Other businesses participating in the expo are Skyline Grain, National Carriers, Lewis Automotive, Foss Ford, Route 54 Garage, National Beef, Earle’s Engineering, Johnson Controls, Equity Bank, Phillips 66, Precision Body Shop and Conestoga. The college itself is doing a presentation as well.

With the amount of students expected for Wednesday, Dodge said presenters are excited for the day.

“I sent them e-mails yesterday, and they were excited about the numbers and how this is growing,” she said. “When we talk to some of these businesses, they realize what their retirement’s looking like and how did you get people exposed to what they’re doing. You might as well start at a younger age because some people probably just think of one company and think, ‘Oh they just do that.’ There’s so many things a lot of these companies than what people envision them as doing.”

Dodge said students can get great exposure to the different things the can do within a company.

“The main thing is to connect that business with our programs and hopefully to get those students to connect with the programs and eventually connecting to the employer,” she said. “The students come in. They see the different programs they’re interested in, and they also see how they can work with that company.”

Combs said he likes having students be able to pick four areas of interest for several reasons.

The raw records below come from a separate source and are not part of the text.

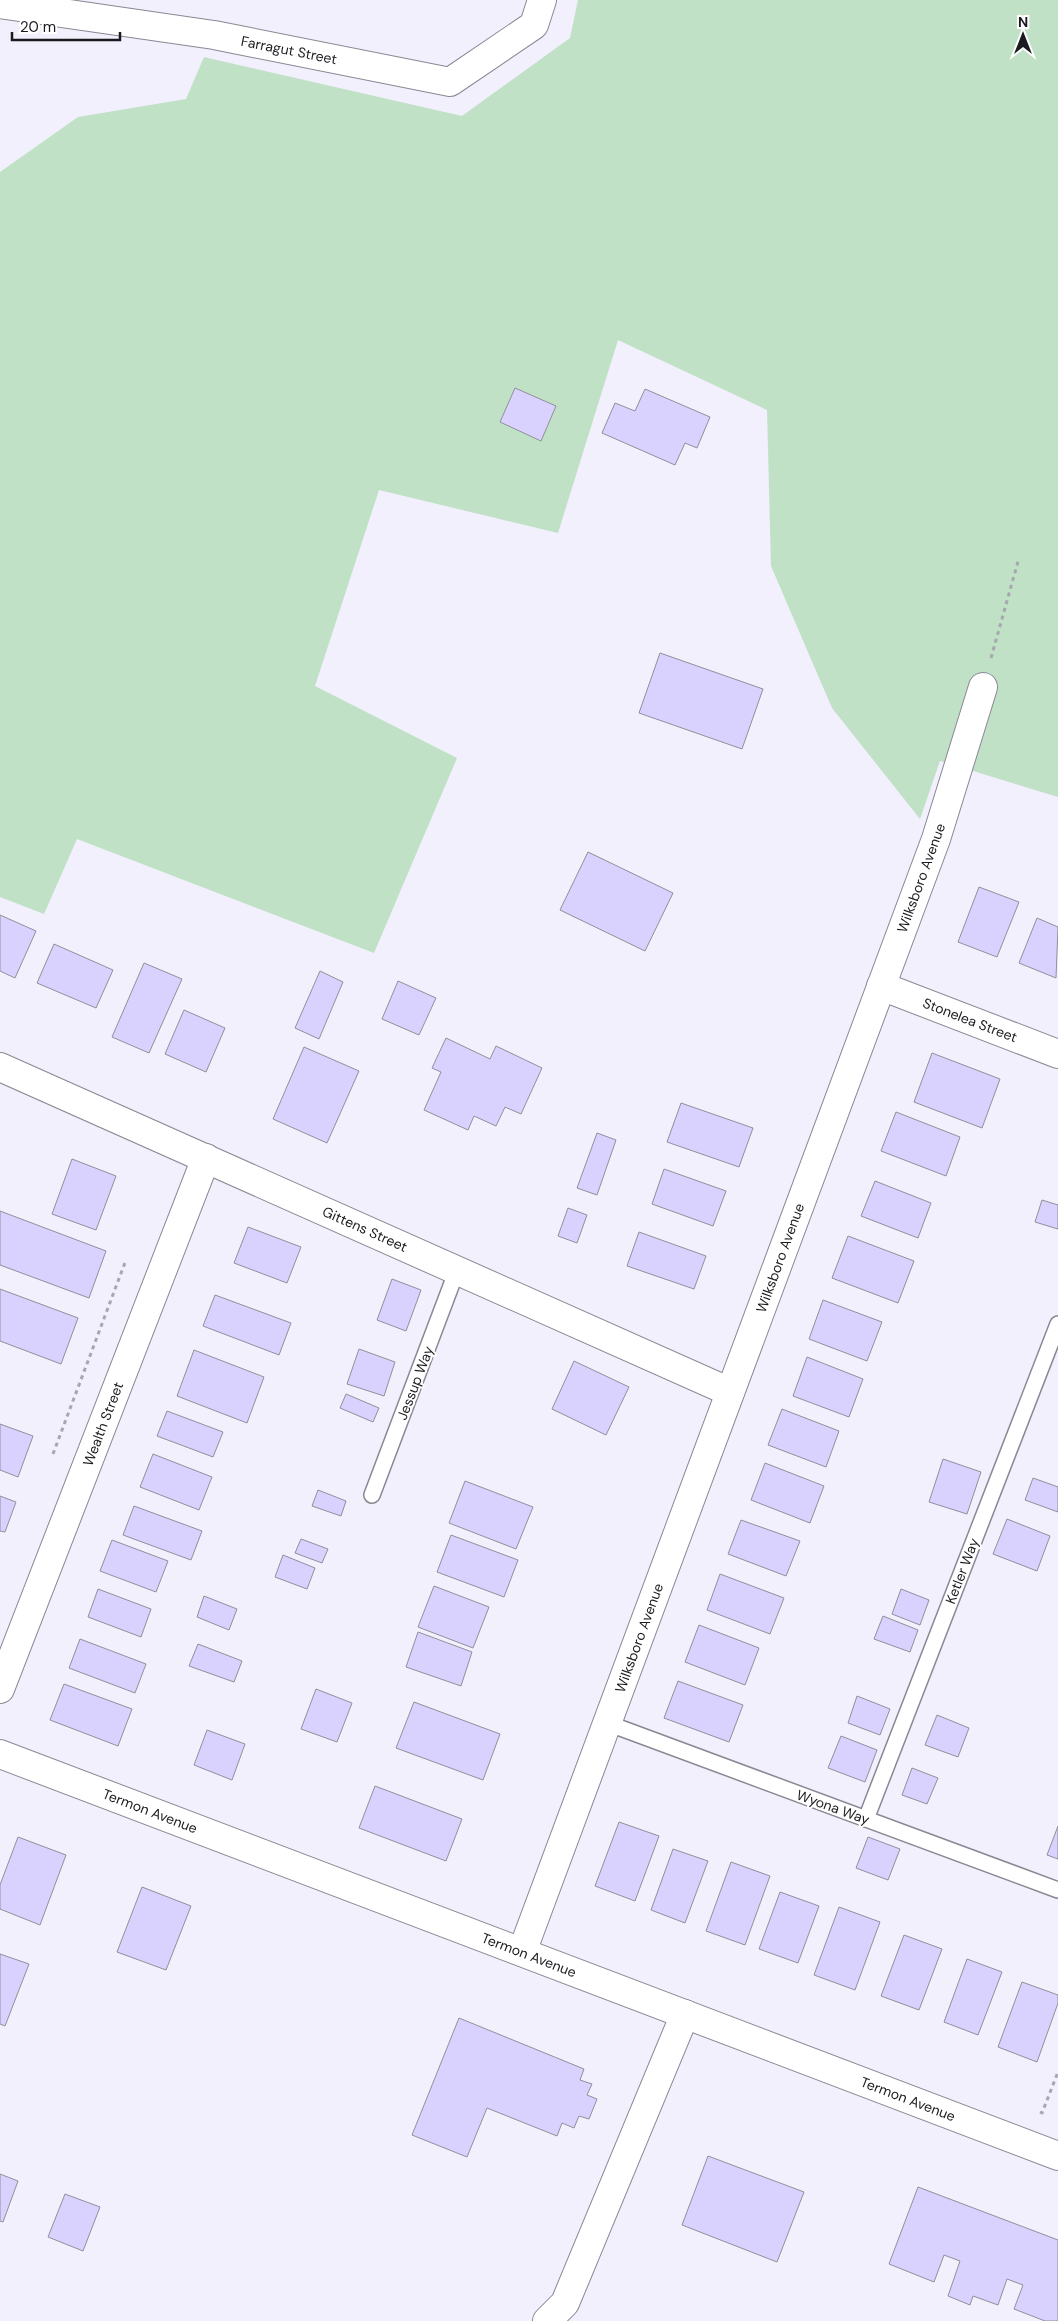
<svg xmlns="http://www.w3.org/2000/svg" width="1058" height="2321" viewBox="0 0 1058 2321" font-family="'DM Sans',sans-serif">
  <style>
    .green { fill: #c1e1c7 }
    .building { fill: #d9d2ff; stroke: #908f9a }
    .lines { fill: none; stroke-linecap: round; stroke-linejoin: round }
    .lane-casing { stroke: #898893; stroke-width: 18 }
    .street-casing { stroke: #898893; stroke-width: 30 }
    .path { stroke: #a7a7b0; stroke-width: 3; stroke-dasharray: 4 4; stroke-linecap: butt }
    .lane { stroke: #fff; stroke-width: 15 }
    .street { stroke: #fff; stroke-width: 28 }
    .labels { text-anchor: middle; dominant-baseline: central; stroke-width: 4; stroke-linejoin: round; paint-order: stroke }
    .street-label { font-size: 14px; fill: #1b1b1f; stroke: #fff }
  </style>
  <rect width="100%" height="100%" fill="#f1f0fc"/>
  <polygon class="green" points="578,0 1058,0 1058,797 940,761 920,819 832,708 771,566 767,410 618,340 558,533 379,490 315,686 457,758 374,953 77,839 44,914 0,897 0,172 78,117 186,99 204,57 462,116 570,38"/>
  <g class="building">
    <polygon points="515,388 556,406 541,441 500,422"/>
    <polygon points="645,389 710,417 697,448 685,443 675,465 602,433 615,403 635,411"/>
    <polygon points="660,653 763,689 742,749 639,713"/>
    <polygon points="588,852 673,893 645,951 560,910"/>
    <polygon points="979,887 1019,902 997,957 958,942"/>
    <polygon points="0,915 36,931 15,978 0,971"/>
    <polygon points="1037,918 1058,927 1056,978 1019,963"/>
    <polygon points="54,944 113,970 96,1008 37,983"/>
    <polygon points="144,963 182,979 149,1053 112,1037"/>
    <polygon points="320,971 343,982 319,1039 295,1028"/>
    <polygon points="398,981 436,998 419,1035 382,1019"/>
    <polygon points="184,1010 225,1028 206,1072 165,1054"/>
    <polygon points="446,1038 490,1059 496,1046 542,1068 521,1114 505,1107 496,1126 474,1116 468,1130 424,1110 441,1072 432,1068"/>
    <polygon points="304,1047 359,1071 327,1143 273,1119"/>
    <polygon points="932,1053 1000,1079 982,1128 914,1102"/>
    <polygon points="681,1103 753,1128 739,1167 667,1142"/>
    <polygon points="896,1112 960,1137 946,1176 881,1151"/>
    <polygon points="597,1133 616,1140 597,1195 577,1188"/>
    <polygon points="72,1159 116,1176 96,1230 52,1214"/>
    <polygon points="664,1169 726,1191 713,1226 652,1204"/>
    <polygon points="875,1181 931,1203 918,1238 861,1216"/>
    <polygon points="1042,1200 1058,1205 1058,1229 1035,1222"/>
    <polygon points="568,1208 587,1215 577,1243 558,1236"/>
    <polygon points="0,1211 106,1251 89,1298 0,1265"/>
    <polygon points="248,1227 301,1247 287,1283 234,1263"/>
    <polygon points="639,1232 706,1256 694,1289 627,1266"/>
    <polygon points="848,1236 914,1261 898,1303 832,1278"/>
    <polygon points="392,1279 421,1290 406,1331 377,1320"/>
    <polygon points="0,1289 78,1318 61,1364 0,1341"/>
    <polygon points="215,1295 291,1323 279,1355 203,1326"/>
    <polygon points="823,1300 882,1322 867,1361 809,1339"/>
    <polygon points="359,1349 395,1362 384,1396 347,1384"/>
    <polygon points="194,1350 264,1377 247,1423 177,1396"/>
    <polygon points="807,1357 863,1379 849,1417 793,1396"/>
    <polygon points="574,1361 629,1387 606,1435 552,1409"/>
    <polygon points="346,1394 379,1408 373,1422 340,1408"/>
    <polygon points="782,1409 839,1431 826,1467 768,1445"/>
    <polygon points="167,1411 223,1432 213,1457 157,1436"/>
    <polygon points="0,1424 33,1436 18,1477 0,1470"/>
    <polygon points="153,1454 212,1477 199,1510 140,1487"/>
    <polygon points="943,1459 981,1472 967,1514 929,1502"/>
    <polygon points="765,1463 824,1486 810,1523 751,1500"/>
    <polygon points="1033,1478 1058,1487 1058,1512 1025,1500"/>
    <polygon points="465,1481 533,1507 516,1549 449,1523"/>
    <polygon points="318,1490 346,1501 341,1516 312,1506"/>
    <polygon points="0,1496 16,1502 5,1532 0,1531"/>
    <polygon points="134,1506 202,1531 191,1560 123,1535"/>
    <polygon points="1007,1519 1050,1536 1037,1571 993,1554"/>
    <polygon points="741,1520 800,1541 786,1576 728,1554"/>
    <polygon points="451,1535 518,1560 504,1597 437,1572"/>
    <polygon points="301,1539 328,1549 322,1563 295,1553"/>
    <polygon points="112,1540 168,1561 156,1592 100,1571"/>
    <polygon points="283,1555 315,1568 307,1589 275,1577"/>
    <polygon points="720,1574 784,1598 770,1634 707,1610"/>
    <polygon points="434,1586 489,1607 473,1648 418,1627"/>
    <polygon points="98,1589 151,1609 141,1637 88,1617"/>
    <polygon points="901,1589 929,1600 920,1625 892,1614"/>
    <polygon points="204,1596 237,1609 229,1630 197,1617"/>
    <polygon points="883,1616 918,1630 910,1652 874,1639"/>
    <polygon points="699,1625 759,1648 745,1685 685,1662"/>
    <polygon points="418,1632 472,1652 461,1686 406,1667"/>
    <polygon points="80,1639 146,1664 135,1693 69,1668"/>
    <polygon points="198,1644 242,1661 234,1682 189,1666"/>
    <polygon points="678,1681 743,1705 729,1742 664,1718"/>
    <polygon points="64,1684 132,1709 118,1746 50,1720"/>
    <polygon points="316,1689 352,1703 337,1742 301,1729"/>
    <polygon points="857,1696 890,1709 880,1735 848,1723"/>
    <polygon points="414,1702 500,1734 483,1780 396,1748"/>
    <polygon points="937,1715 969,1728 958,1757 925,1745"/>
    <polygon points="207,1730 245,1744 232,1780 194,1765"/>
    <polygon points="841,1736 877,1750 865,1782 828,1768"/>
    <polygon points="912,1768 938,1778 927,1804 902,1795"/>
    <polygon points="375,1786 462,1819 446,1861 359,1828"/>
    <polygon points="619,1822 659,1836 635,1901 595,1886"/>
    <polygon points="1058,1826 1058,1859 1047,1855"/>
    <polygon points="18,1837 66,1855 40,1925 0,1909 0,1885"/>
    <polygon points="868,1837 900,1849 888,1880 856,1868"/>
    <polygon points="673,1849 708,1861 685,1923 651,1910"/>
    <polygon points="731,1862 770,1876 745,1945 706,1931"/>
    <polygon points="142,1887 191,1906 166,1970 117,1952"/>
    <polygon points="780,1892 819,1906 798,1963 759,1949"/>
    <polygon points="839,1907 880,1922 855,1990 814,1975"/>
    <polygon points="904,1935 942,1949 919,2010 881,1996"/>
    <polygon points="0,1954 29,1964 5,2026 0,2024"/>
    <polygon points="967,1959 1002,1972 978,2035 944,2022"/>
    <polygon points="1022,1982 1058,1995 1058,2003 1037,2062 998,2047"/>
    <polygon points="459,2018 584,2069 580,2080 592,2084 587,2095 597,2099 589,2119 579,2116 574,2128 562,2123 557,2136 487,2108 467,2157 412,2135"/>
    <polygon points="708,2156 804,2192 777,2262 682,2225"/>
    <polygon points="0,2174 18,2181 3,2222 0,2221"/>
    <polygon points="918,2187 1058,2240 1058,2321 1045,2321 1014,2309 1023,2285 1007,2279 998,2305 973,2296 970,2305 948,2296 960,2261 944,2255 934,2282 889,2264"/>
    <polygon points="65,2194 100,2207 83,2251 48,2237"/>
  </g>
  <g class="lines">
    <defs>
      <g id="lane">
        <polyline points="372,1495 457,1270"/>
        <polyline points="607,1723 1058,1890"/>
        <polyline points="866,1819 1058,1324"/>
      </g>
      <g id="street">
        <polyline points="0,4 214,35 450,82 534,25 542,0"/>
        <polyline points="881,986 1058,1054"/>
        <polyline points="0,1067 730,1392"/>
        <polyline points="0,1689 206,1158"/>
        <polyline points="0,1754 1058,2156"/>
        <polyline points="522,1952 936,839 983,687"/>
        <polyline points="547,2321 565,2303 685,2014"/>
      </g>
    </defs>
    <use href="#lane" class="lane-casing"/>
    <use href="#street" class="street-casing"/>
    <g class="path">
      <polyline points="991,658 1019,558"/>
      <polyline points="53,1454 126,1260"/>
      <polyline points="1040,2112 1042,2113 1058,2072"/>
    </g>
    <use href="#lane" class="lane"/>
    <use href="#street" class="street"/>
  </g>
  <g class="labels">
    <g class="street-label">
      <text transform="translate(289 50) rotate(11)">Farragut Street</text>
      <text transform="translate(921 878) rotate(-70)">Wilksboro Avenue</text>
      <text transform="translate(970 1020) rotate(21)">Stonelea Street</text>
      <text transform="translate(365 1229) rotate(24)">Gittens Street</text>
      <text transform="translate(780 1258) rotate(-70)">Wilksboro Avenue</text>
      <text transform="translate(415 1383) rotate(-69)">Jessup Way</text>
      <text transform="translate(103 1424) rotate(-69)">Wealth Street</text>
      <text transform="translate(962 1571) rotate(-69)">Ketler Way</text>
      <text transform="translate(639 1638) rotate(-70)">Wilksboro Avenue</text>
      <text transform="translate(833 1807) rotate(20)">Wyona Way</text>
      <text transform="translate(150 1811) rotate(21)">Termon Avenue</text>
      <text transform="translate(529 1955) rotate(21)">Termon Avenue</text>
      <text transform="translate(908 2099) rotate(21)">Termon Avenue</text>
    </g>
  </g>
  <g transform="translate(1023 35)" stroke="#ffffff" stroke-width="4" paint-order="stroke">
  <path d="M0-4L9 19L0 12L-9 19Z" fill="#1b1b1f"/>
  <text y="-8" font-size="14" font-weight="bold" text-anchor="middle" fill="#1b1b1f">N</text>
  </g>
  <path d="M12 32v8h108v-8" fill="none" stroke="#1b1b1f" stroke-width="2.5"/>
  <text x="20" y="32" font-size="15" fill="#1b1b1f" stroke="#ffffff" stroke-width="4" paint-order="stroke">20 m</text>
</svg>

“One, students will be better prepared to listen to the industry partners that are here talking to them about the different types of jobs and careers available to them,” he said. “Two, they’re going to have more interest in being here versus just going through every program and going through the motion. Three, I think we have an expectation that faculty work with their industry partners to bring them in and do these types of events.”

Combs said the main focus of the expo is to not only educate students about what is available, but also to educate counselors, teachers and parents who come to the campus as well.

“While their students are transitioning through all of their programs and touring, the counselors, principals, administrators, parents, anybody who comes with the group of students, they’ll actually be sitting through some of presentations from the financial aid office, the VP’s offices, dean of student services,” he said. “The registrar will talk to them about the different services and access students have on campus.”

Dodge said this is a big highlight for counselors and teachers.

“That’s the thing I heard a lot last year when they were leaving,” she said. “They feel like that information was more to them because now they can help their students. They know about financial aid. They know about this is what to expect when they get here on campus. When the students come to them, the counselors and teachers get a little bit of an idea because they’ve already been exposed to some of that information by visiting with those key people on campus who’ll be working with their students once they’re here.”

The expo will get under way at 9 a.m. Wednesday at Louie’s Place on the IT campus, with the last session starting at 12:45 p.m.

“They should be done about 1:30 or so,” Dodge said. “In the past, we’ve opened it up to people who just wanted to walk through. They can still walk through, but we’re going to have a lot of people here. It’ll be busy. We’ve always had some people from economic development come through just to visit with the businesses. We’ve opened it up in the past. We just ask they check in the registration area. There’ll be a lot more traffic than there has been in the past.”